# Exploratory Data Analysis

### Exploratory Data Analysis

Exploratory analysis or EDA is an approach and philosophy in data analysis. It employs a variety of graphical techniques to perform the following tasks:

• Maximizing insight into a data set
• Determining the optimal data settings
• Testing of underlying assumptions
• Extracting essential variables
• Developing parsimonious models
• Uncovering the underlying structure
• Detecting outliers and anomalies

Statistics Assignment Helper offers exploratory data analysis help that caters to all areas of this subject.

Exploratory data analysis focusses on how data analysis should be carried out. Although the terms EDA and statistical graphics can be used interchangeably, but they are not identical. Statistical graphics can be defined as a collection of graphically based techniques that focusses on one data characterization aspect. On the other hand, exploratory data analysis encompasses a larger value.  It is an approach to data analysis.

EDA postpones the usual assumptions about the kind of model the data follows with a more direct approach. This allows the data itself to reveal its underlying model and structure. Exploratory data analysis is a philosophy that describes how we dissect a data set, what we should look out for, and how we should interpret the results. It uses a collection of techniques called statistical graphics. However, DA is not identical to statistical graphics per se.

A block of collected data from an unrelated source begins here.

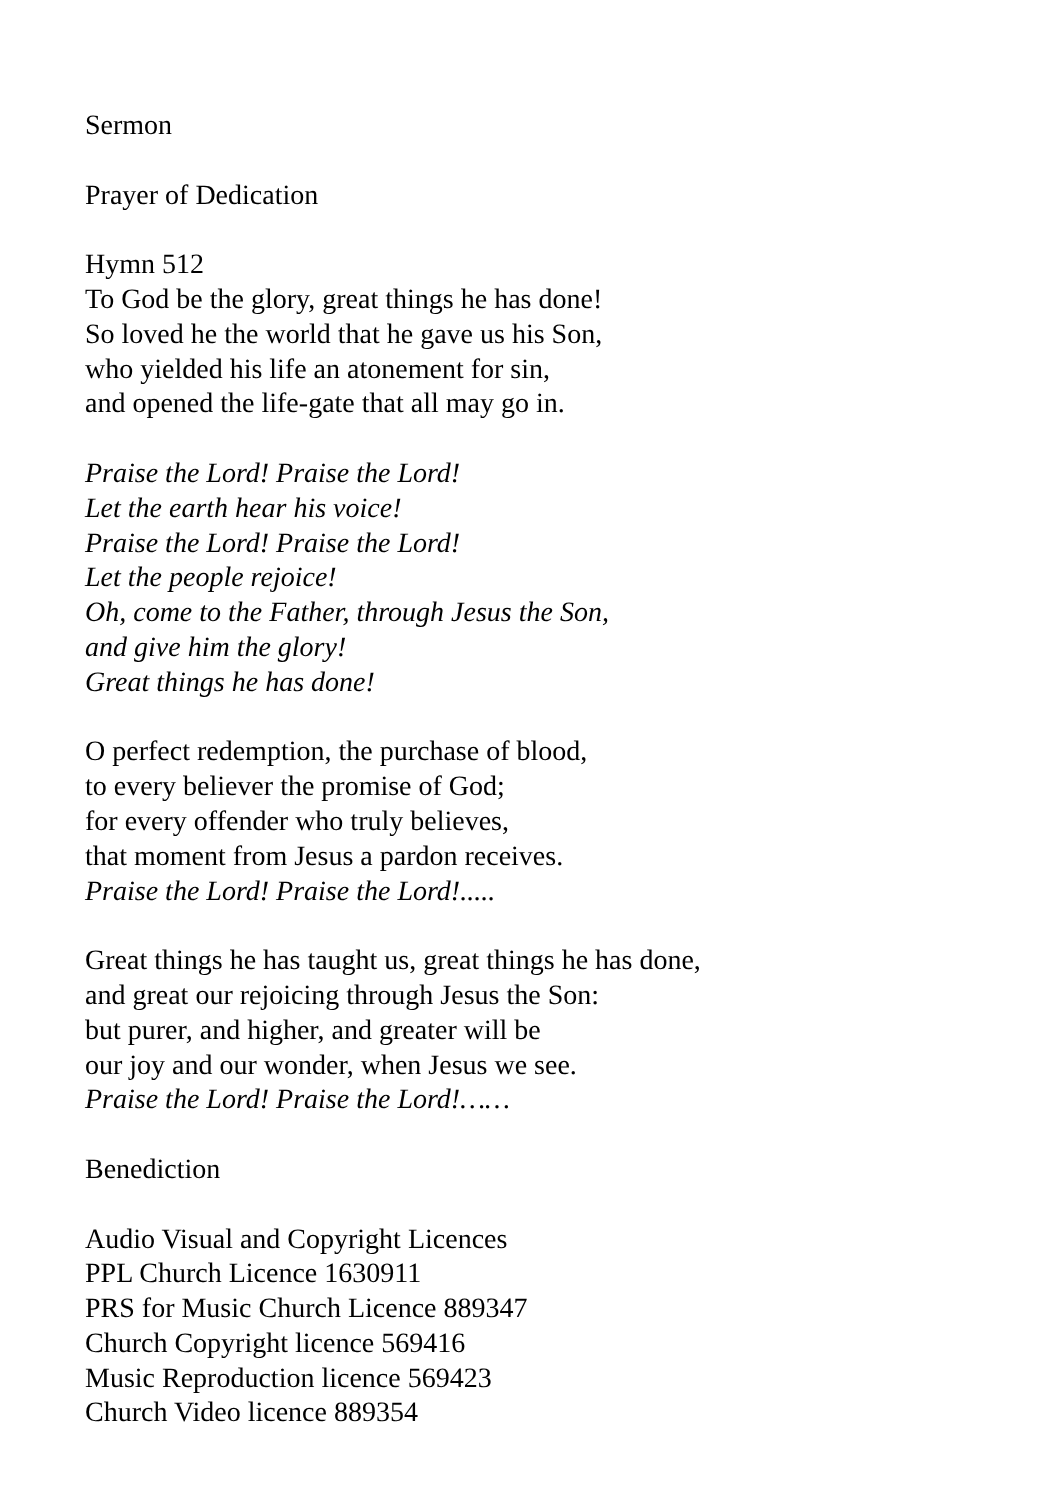Sermon
Prayer of Dedication
Hymn 512
To God be the glory, great things he has done!
So loved he the world that he gave us his Son,
who yielded his life an atonement for sin,
and opened the life-gate that all may go in.
Praise the Lord! Praise the Lord!
Let the earth hear his voice!
Praise the Lord! Praise the Lord!
Let the people rejoice!
Oh, come to the Father, through Jesus the Son,
and give him the glory!
Great things he has done!
O perfect redemption, the purchase of blood,
to every believer the promise of God;
for every offender who truly believes,
that moment from Jesus a pardon receives.
Praise the Lord! Praise the Lord!.....
Great things he has taught us, great things he has done,
and great our rejoicing through Jesus the Son:
but purer, and higher, and greater will be
our joy and our wonder, when Jesus we see.
Praise the Lord! Praise the Lord!……
Benediction
Audio Visual and Copyright Licences
PPL Church Licence 1630911
PRS for Music Church Licence 889347
Church Copyright licence 569416
Music Reproduction licence 569423
Church Video licence 889354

The techniques used in EDA

Most of the techniques in exploratory data analysis are graphical in nature. There are also a few quantitative techniques. EDA greatly relies on graphics because, by its very nature, it is meant to explore open-mindedly. Graphics give EDA unparalleled power to do so. It strives to reveal the structural secrets of data and offers some new unsuspected insight.

The specific graphical techniques employed in exploratory data analysis include:

• Raw data plotting such as histograms, data traces, lag plots, probability plots, Youden plots and block plots
• The plotting of simple statistics such as standard deviation plots, mean plots, box plots, and the main effects plots of the raw data
• Positioning the ploys mentioned above to maximize our natural pattern-recognition abilities like using multiple plots per page.

EDA underlying assumptions

• Underlying assumptions in the measurement process

The measurement processes typically have four assumptions. They are all on the basis that the data from the process should behave like:

• Random drawings
• The random drawings should be from a fixed distribution
• The distribution should have a fixed location
• And the distribution should have a fixed variation

The third item in the list above differs for different problem types. The simplest type of problem is of a single variable (univariate). The general model for a univariate problem: Response = random component + deterministic component becomes: response = constant + error.

• Assumptions for the univariate model

A fixed location is the unknown constant for this case. The process at hand is imagined to be operating under constant conditions that produce a single column of data with the properties mentioned below:

• The random component exhibits a fixed distribution
• The data is uncorrelated with each other
• The deterministic component is only made up of a constant
• The random component has a fixed variation

The univariate model can easily be extended to a more general case where the deterministic component is both a constant and a function of many variables. The engineering objective of this is to characterize and model the function. You should note that it doesn’t matter how many factors there are or how complicated the function is. As long as you choose a good model, the differences between the raw response data and the predicted values from the fitted model should themselves behave like a univariate process. Also, the differences (residuals) from the univariate fit will behave like:

• Random drawings
• The random drawings are from a fixed distribution
• With a fixed location
• With a fixed variation

The testing of underlying assumptions becomes a tool for the validation of the chosen model if the residuals from the fitted model do behave ideally. On the other hand, the chosen model is inadequate if the differences from the chosen fitted model violate one or more of the univariate assumptions mentioned above.

Importance of the assumptions

• Predictability and statistical control

This is an all-important goal in statistics and engineering. We would have achieved the probabilistic predictability if the four underlying assumptions hold.

• Validity of conclusions

The process is considered amenable to the generation of valid scientific conclusions if the four assumptions are valid.